Instruções de trabalho:
1. Transcreva o trecho do texto sobre os 75 anos da Índia que começa em "Em frente ao" e prossegue até "próximos 25 anos.".
2. Segundo o texto sobre os 75 anos da Índia, em que prazo se comprometeu Narendra Modi a transformar a Índia num país desenvolvido?

Página:

A Índia faz 75 anos – como está hoje o país perto de ser o mais populoso do mundo?

CNN , Rhea Mogul
15 ago 2022, 16:05
Dança Bihu nas cerimónias no Dia da Independência da ìndia em Guwahati  a 15 de agosto de 2022. Foto Anuwar Hazarika Nur via Getty Images

Modi compromete-se a transformar a Índia num país desenvolvido quando a nação faz 75 anos

Em frente ao histórico Forte Vermelho em Deli, o primeiro-ministro Narendra Modi comprometeu-se, esta segunda-feira, a transformar a Índia num país desenvolvido nos próximos 25 anos.

"A forma como o mundo vê a Índia está a mudar. Há esperança na Índia e a razão é a capacidade de 1,3 mil milhões de indianos", disse Modi. "A diversidade da Índia é a nossa força. Ser a mãe da democracia dá à Índia o poder inerente para escalar a novas alturas".

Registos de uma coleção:
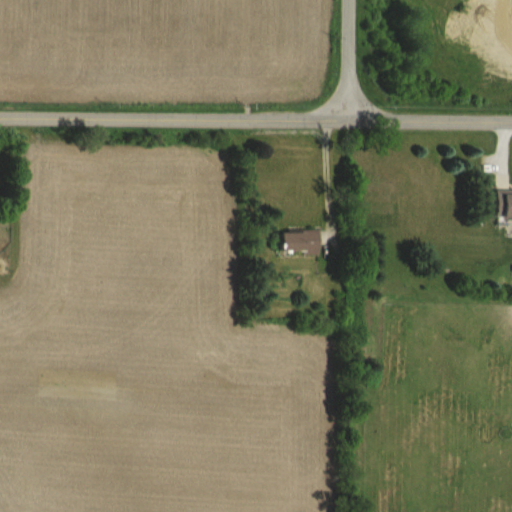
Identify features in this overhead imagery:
road: (341, 59)
road: (256, 117)
road: (328, 176)
building: (500, 203)
building: (293, 241)
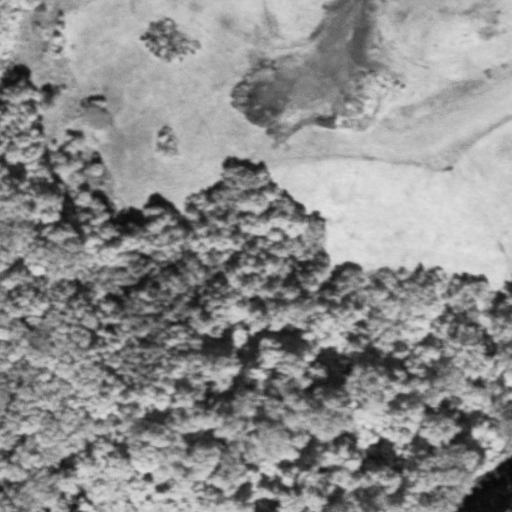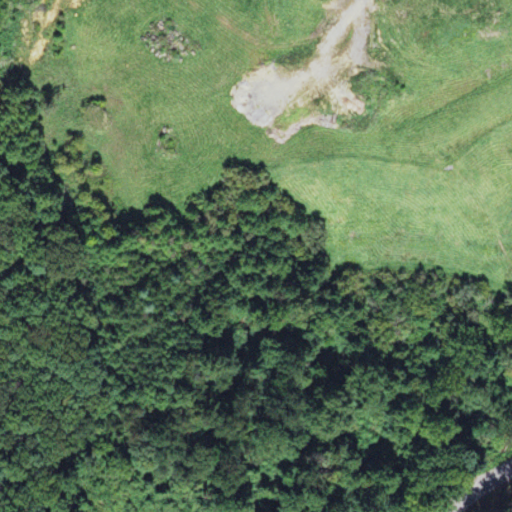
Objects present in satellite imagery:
road: (478, 486)
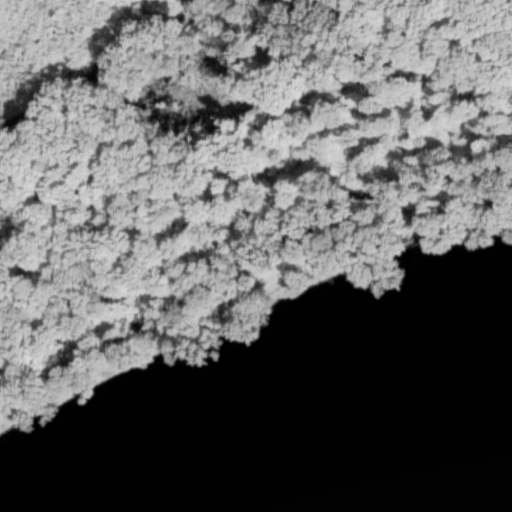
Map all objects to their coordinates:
road: (89, 64)
river: (360, 464)
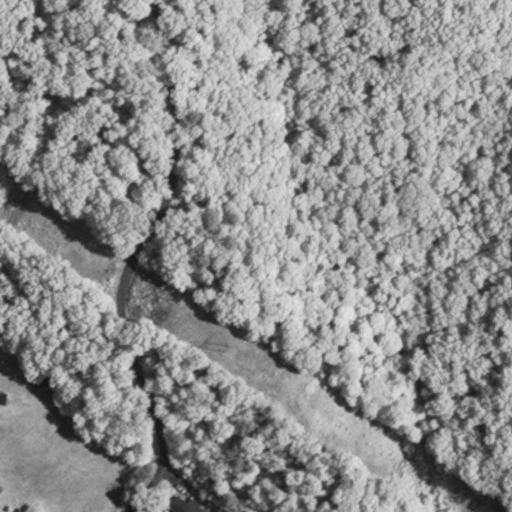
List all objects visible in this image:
road: (131, 260)
building: (2, 397)
building: (180, 505)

Resultados do exercício:
1.
Em frente ao histórico Forte Vermelho em Deli, o primeiro-ministro Narendra Modi comprometeu-se, esta segunda-feira, a transformar a Índia num país desenvolvido nos próximos 25 anos.

2. Nos próximos 25 anos.